Text under study section start

# How old until frogs can be sexed?



## Daniel D (Aug 12, 2012)

Hi all. I got two juevenile azureus back on May 12 (3months ago). At what age are they sexually mature and can be sexed (approx)? Right now, one is slightly wider but about the same length. The smaller frog does seem to have larger toe pads but it's not a big difference from the other.


----------



## Neodoxa (Oct 12, 2006)

Can be sexed at around 10-12 months old. Here is a guide that helps to simplify things:
Josh's Frogs How-To Guides » Blog Archive » How to Visually Sex Dart Frogs


----------



## Daniel D (Aug 12, 2012)

Thank you very much


----------



## frog dude (Nov 11, 2011)

I didn't sex my azureus. I just figured it out. 

Here's how I would tell what ratio of frogs I have: If I saw fighting, separate immediately, and I would most-likely have two females . If nothing happens and I see both frogs calling, I would probably have two males. If they started breeding, I'd have a 1.1 pair. That's how I figured it out. They started breeding. I didn't know which one was which until I saw courting, tho.


----------



## Daniel D (Aug 12, 2012)

One other question. When you say 10-12 months....is that from tadpole or is that from when they leave the water?

Text under study section end
Entries provided section start

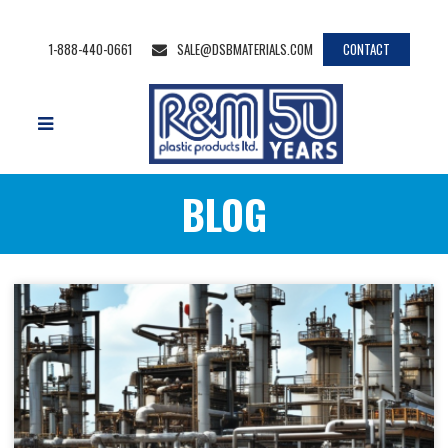
1-888-440-0661
SALE@DSBMATERIALS.COM
CONTACT
BLOG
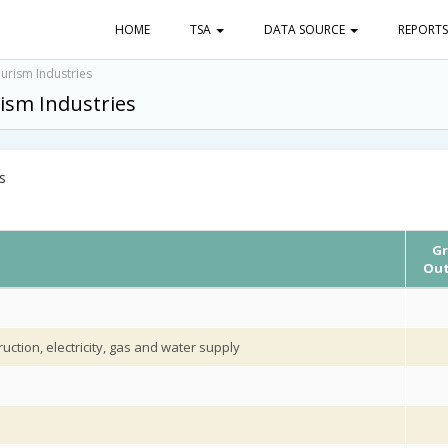
HOME
TSA
DATA SOURCE
REPORT
urism Industries
ism Industries
s
Gr
Out
uction, electricity, gas and water supply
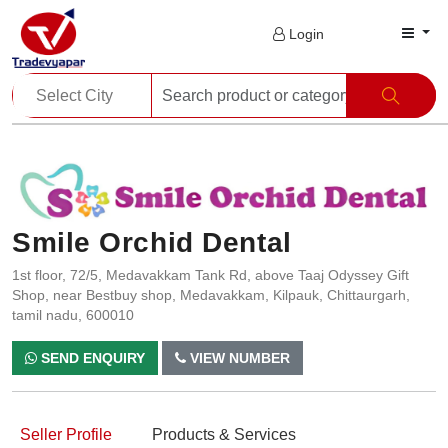
Login
Smile Orchid Dental
1st floor, 72/5, Medavakkam Tank Rd, above Taaj Odyssey Gift
Shop, near Bestbuy shop, Medavakkam, Kilpauk, Chittaurgarh,
tamil nadu, 600010
SEND ENQUIRY
VIEW NUMBER
Seller Profile
Products & Services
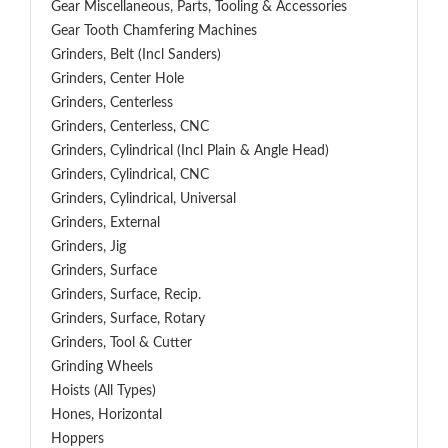
Gear Miscellaneous, Parts, Tooling & Accessories
Gear Tooth Chamfering Machines
Grinders, Belt (Incl Sanders)
Grinders, Center Hole
Grinders, Centerless
Grinders, Centerless, CNC
Grinders, Cylindrical (Incl Plain & Angle Head)
Grinders, Cylindrical, CNC
Grinders, Cylindrical, Universal
Grinders, External
Grinders, Jig
Grinders, Surface
Grinders, Surface, Recip.
Grinders, Surface, Rotary
Grinders, Tool & Cutter
Grinding Wheels
Hoists (All Types)
Hones, Horizontal
Hoppers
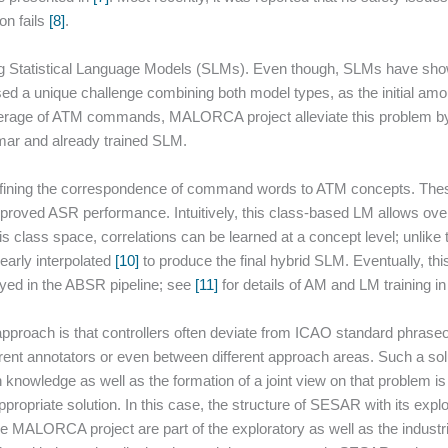
on fails
[8]
.
g Statistical Language Models (SLMs). Even though, SLMs have sho
 a unique challenge combining both model types, as the initial amoun
coverage of ATM commands, MALORCA project alleviate this problem 
mar and already trained SLM.
defining the correspondence of command words to ATM concepts. Thes
oved ASR performance. Intuitively, this class-based LM allows over
is class space, correlations can be learned at a concept level; unlike
early interpolated
[10]
to produce the final hybrid SLM. Eventually, thi
oyed in the ABSR pipeline; see
[11]
for details of AM and LM training 
roach is that controllers often deviate from ICAO standard phraseol
erent annotators or even between different approach areas. Such a so
 knowledge as well as the formation of a joint view on that problem is
ppropriate solution. In this case, the structure of SESAR with its expl
the MALORCA project are part of the exploratory as well as the industr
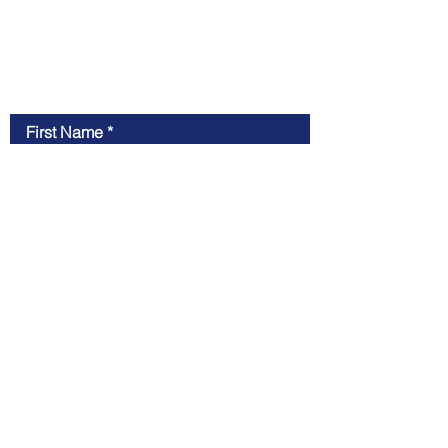
Contact New Peak
First Name
Last Name
Email
Message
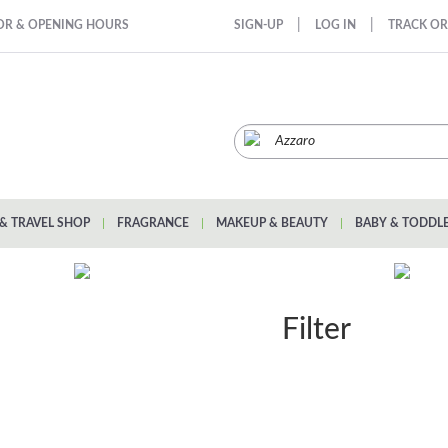
|
|
OR & OPENING HOURS
SIGN-UP
LOG IN
TRACK O
& TRAVEL SHOP
|
FRAGRANCE
|
MAKEUP & BEAUTY
|
BABY & TODDL
Filter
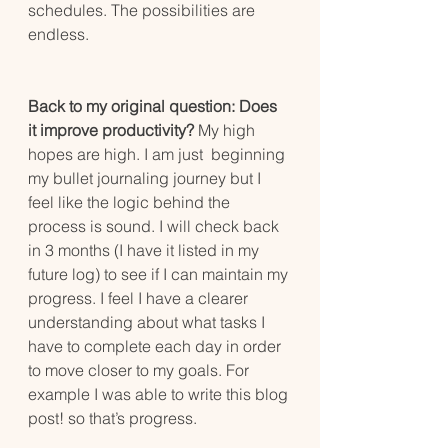
schedules. The possibilities are 
endless. 
Back to my original question: Does 
it improve productivity?
 My high 
hopes are high. I am just  beginning 
my bullet journaling journey but I 
feel like the logic behind the 
process is sound. I will check back 
in 3 months (I have it listed in my 
future log) to see if I can maintain my 
progress. I feel I have a clearer 
understanding about what tasks I 
have to complete each day in order 
to move closer to my goals. For 
example I was able to write this blog 
post! so that’s progress.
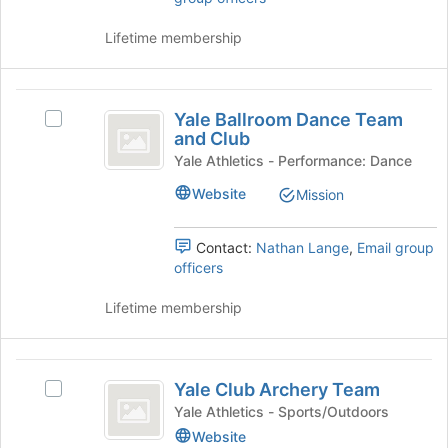
Tab
click
to
on
Lifetime membership
continue.
the
Join
button
Yale
at
Yale Ballroom Dance Team
Select
Ballroom
the
and Club
Yale
bottom
Dance
Ballroom
Yale Athletics - Performance: Dance
of
Dance
Team
Website
the
Mission
Team
page
and
and
to
Club's
Contact:
Nathan Lange
,
Email group
Club
register
group.
officers
for
Select
this
the
Lifetime membership
group
group
and
click
Yale
on
Yale Club Archery Team
Select
Club
the
Yale
Yale Athletics - Sports/Outdoors
Join
Archery
Club
Website
button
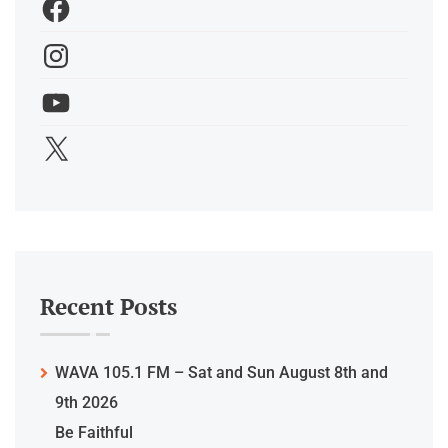
Recent Posts
WAVA 105.1 FM – Sat and Sun August 8th and
9th 2026
Be Faithful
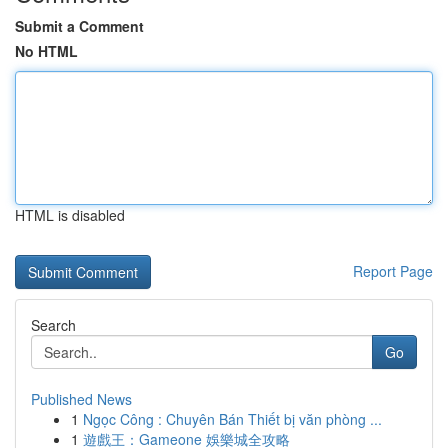
Submit a Comment
No HTML
HTML is disabled
Report Page
Search
Go
Published News
1
Ngọc Công : Chuyên Bán Thiết bị văn phòng ...
1
遊戲王：Gameone 娛樂城全攻略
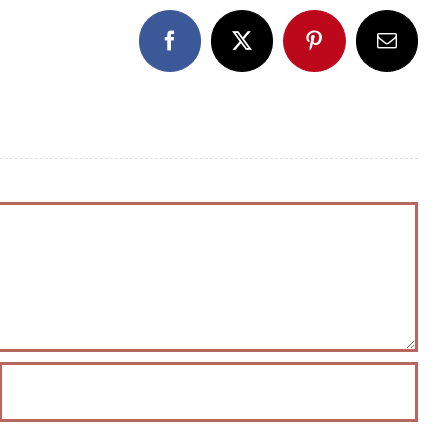
Facebook
X
Pinterest
Email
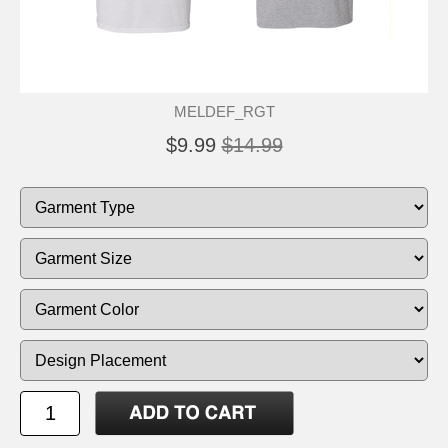
MELDEF_RGT
$9.99
$14.99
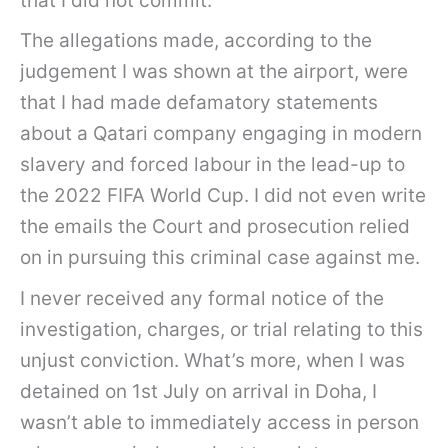
that I did not commit.
The allegations made, according to the
judgement I was shown at the airport, were
that I had made defamatory statements
about a Qatari company engaging in modern
slavery and forced labour in the lead-up to
the 2022 FIFA World Cup. I did not even write
the emails the Court and prosecution relied
on in pursuing this criminal case against me.
I never received any formal notice of the
investigation, charges, or trial relating to this
unjust conviction. What’s more, when I was
detained on 1st July on arrival in Doha, I
wasn’t able to immediately access in person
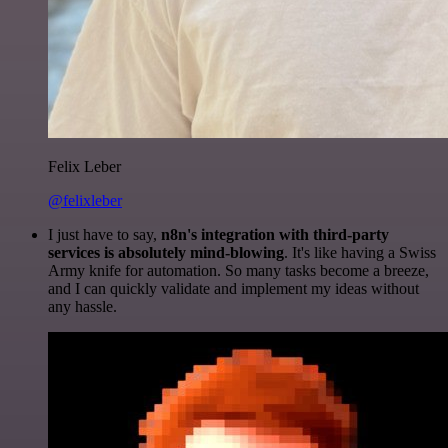
Felix Leber
@felixleber
I just have to say,
n8n's integration with third-party
services is absolutely mind-blowing
. It's like having a Swiss
Army knife for automation. So many tasks become a breeze,
and I can quickly validate and implement my ideas without
any hassle.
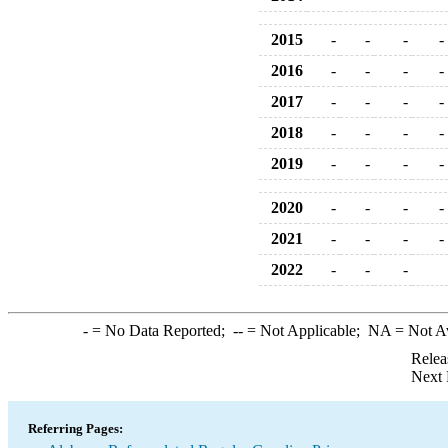
2015
-
-
-
-
2016
-
-
-
-
2017
-
-
-
-
2018
-
-
-
-
2019
-
-
-
-
2020
-
-
-
-
2021
-
-
-
-
2022
-
-
-
-
= No Data Reported;
--
= Not Applicable;
NA
= Not A
Relea
Next 
Referring Pages:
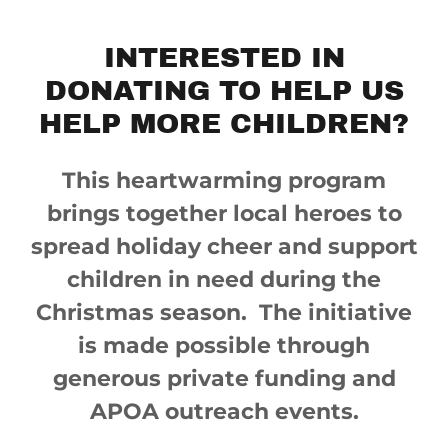
INTERESTED IN
DONATING TO HELP US
HELP MORE CHILDREN?
This heartwarming program
brings together local heroes to
spread holiday cheer and support
children in need during the
Christmas season. The initiative
is made possible through
generous private funding and
APOA outreach events.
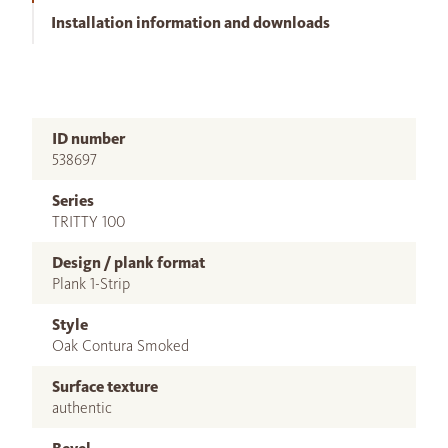
Installation information and downloads
ID number
538697
Series
TRITTY 100
Design / plank format
Plank 1-Strip
Style
Oak Contura Smoked
Surface texture
authentic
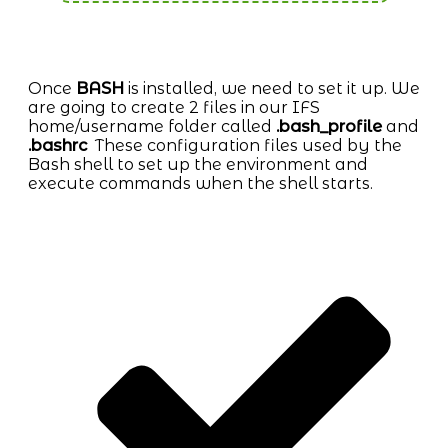
Once
BASH
is installed, we need to set it up. We
are going to create 2 files in our IFS
home/username folder called
.bash_profile
and
.bashrc
These configuration files used by the
Bash shell to set up the environment and
execute commands when the shell starts.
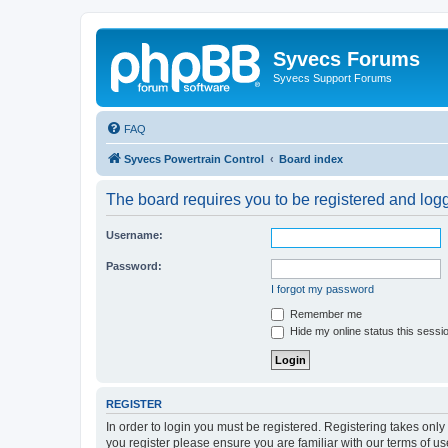
Syvecs Forums
Syvecs Support Forums
FAQ
Syvecs Powertrain Control
Board index
The board requires you to be registered and logg
Username:
Password:
I forgot my password
Remember me
Hide my online status this sessi
REGISTER
In order to login you must be registered. Registering takes onl
you register please ensure you are familiar with our terms of 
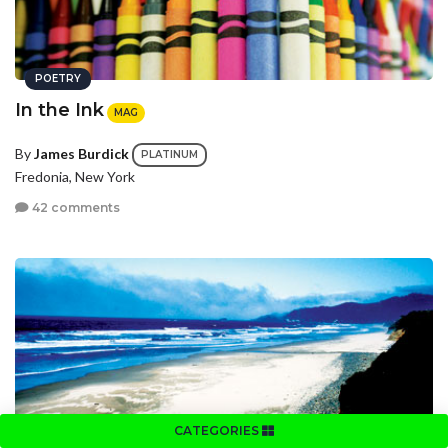
POETRY
In the Ink
MAG
By
James Burdick
PLATINUM
Fredonia, New York
42 comments
CATEGORIES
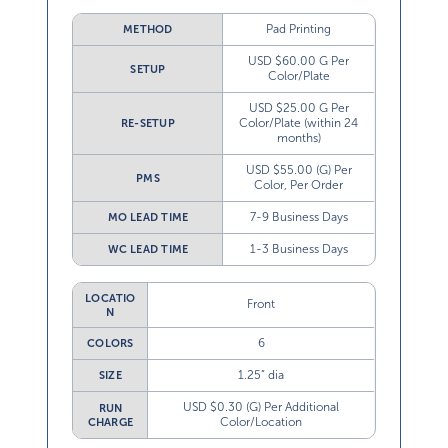
Pad Printing
METHOD
USD $60.00 G Per
SETUP
Color/Plate
USD $25.00 G Per
Color/Plate (within 24
RE-SETUP
months)
USD $55.00 (G) Per
PMS
Color, Per Order
7-9 Business Days
MO LEAD TIME
1-3 Business Days
WC LEAD TIME
LOCATIO
Front
N
6
COLORS
1.25” dia
SIZE
USD $0.30 (G) Per Additional
RUN
Color/Location
CHARGE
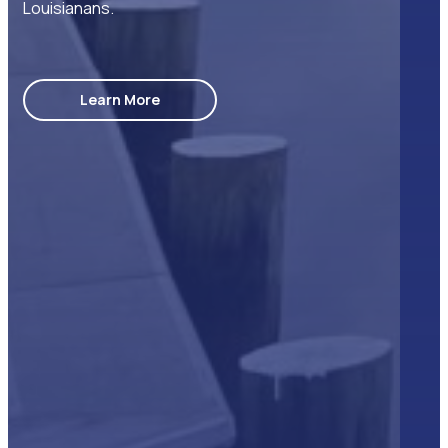
Louisianans.
Learn More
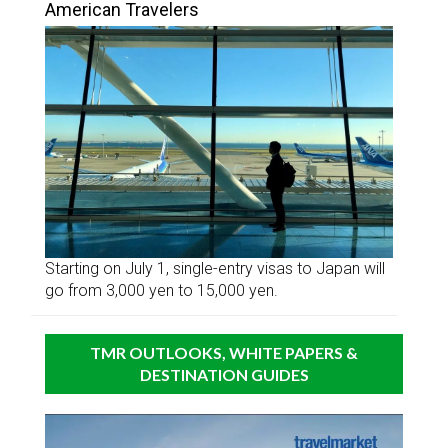
American Travelers
Starting on July 1, single-entry visas to Japan will
go from 3,000 yen to 15,000 yen.
TMR OUTLOOKS, WHITE PAPERS &
DESTINATION GUIDES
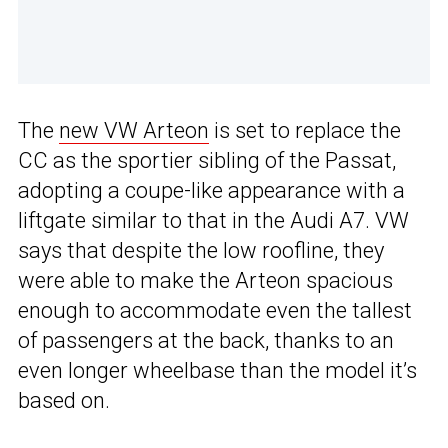
The
new VW Arteon
is set to replace the
CC as the sportier sibling of the Passat,
adopting a coupe-like appearance with a
liftgate similar to that in the Audi A7. VW
says that despite the low roofline, they
were able to make the Arteon spacious
enough to accommodate even the tallest
of passengers at the back, thanks to an
even longer wheelbase than the model it’s
based on.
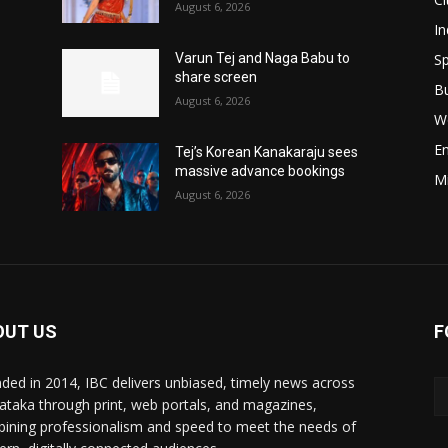
August 6, 2026
In
Sp
Varun Tej and Naga Babu to
share screen
B
August 6, 2026
W
E
Tej’s Korean Kanakaraju sees
massive advance bookings
M
August 6, 2026
OUT US
F
ded in 2014, IBC delivers unbiased, timely news across
ataka through print, web portals, and magazines,
ining professionalism and speed to meet the needs of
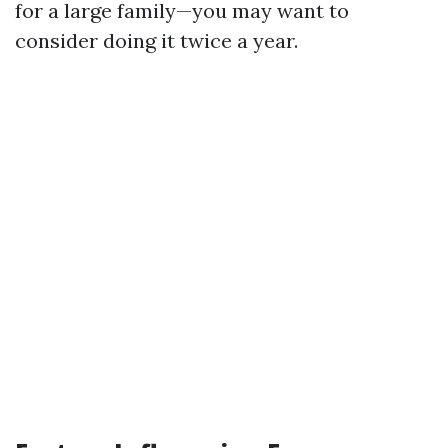
for a large family—you may want to
consider doing it twice a year.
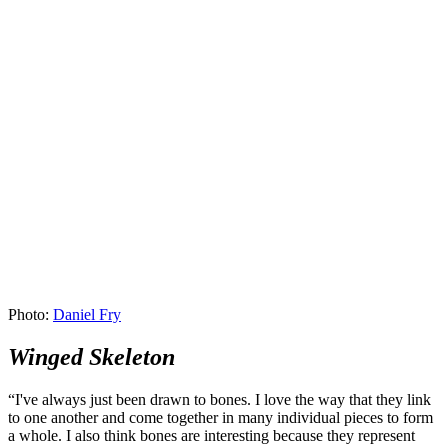
Photo:
Daniel Fry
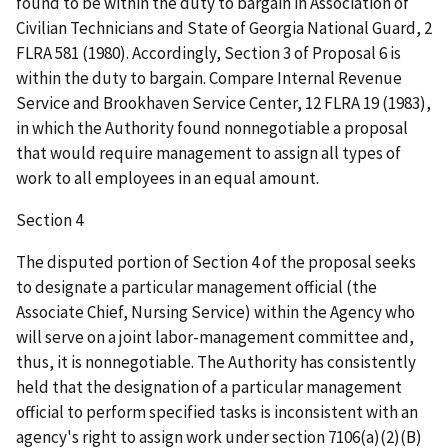
found to be within the duty to bargain in Association of
Civilian Technicians and State of Georgia National Guard, 2
FLRA 581 (1980). Accordingly, Section 3 of Proposal 6 is
within the duty to bargain. Compare Internal Revenue
Service and Brookhaven Service Center, 12 FLRA 19 (1983),
in which the Authority found nonnegotiable a proposal
that would require management to assign all types of
work to all employees in an equal amount.
Section 4
The disputed portion of Section 4 of the proposal seeks
to designate a particular management official (the
Associate Chief, Nursing Service) within the Agency who
will serve on a joint labor-management committee and,
thus, it is nonnegotiable. The Authority has consistently
held that the designation of a particular management
official to perform specified tasks is inconsistent with an
agency's right to assign work under section 7106(a)(2)(B)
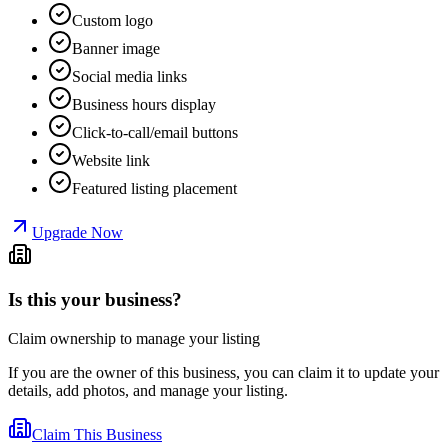
Custom logo
Banner image
Social media links
Business hours display
Click-to-call/email buttons
Website link
Featured listing placement
Upgrade Now
Is this your business?
Claim ownership to manage your listing
If you are the owner of this business, you can claim it to update your
details, add photos, and manage your listing.
Claim This Business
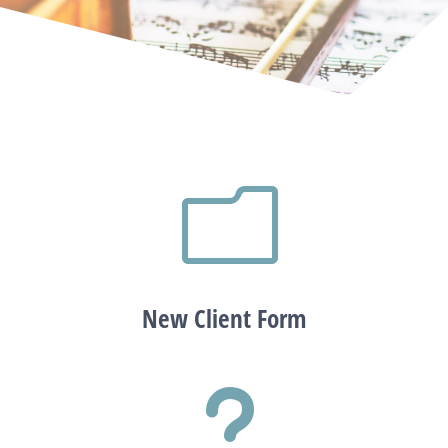
m
New Client Form
u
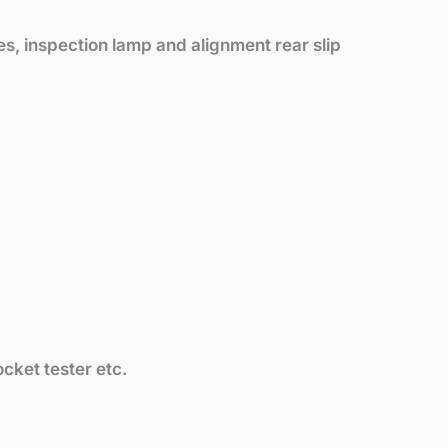
es, inspection lamp and alignment rear slip
ocket tester etc.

Entries provided section end

Instructions:
A. In the thread on sexing frogs, at about what age does one reply say the frogs can be sexed?
B. Copy the thread on sexing frogs word for word, starting at "Hi all. I got" and ending at "(Oct 12, 2006)".
C. Carry the thread on sexing frogs further, picking up right after its last post.
You won't need the entries for any of this.

Answer section:
A. At around 10-12 months old.

B.
Hi all. I got two juevenile azureus back on May 12 (3months ago). At what age are they sexually mature and can be sexed (approx)? Right now, one is slightly wider but about the same length. The smaller frog does seem to have larger toe pads but it's not a big difference from the other.


----------



## Neodoxa (Oct 12, 2006)

C.
----------



## frog dude (Nov 11, 2011)

usually, it's out of water.


----------



## Daniel D (Aug 12, 2012)

Thanks. I have a little ways to go, I guess.


----------



## frog dude (Nov 11, 2011)

how old are they?


----------



## Daniel D (Aug 12, 2012)

I've had them 3 months. I beleve they were 2 months out of the water before coming to me, so let's guess about 5 months


----------



## james67 (Jun 28, 2008)

12 months is normal for dendrobates sp, but it could be 18 months or more before you get a good read on the sexes. this is why many people choose to buy 4 or 5 froglets, to ensure a breeding pair, and sell off the extra sexed adults.

james


----------



## Daniel D (Aug 12, 2012)

I thought about doing that but, being new to darts, i wanted to ease into it and not get in over my head.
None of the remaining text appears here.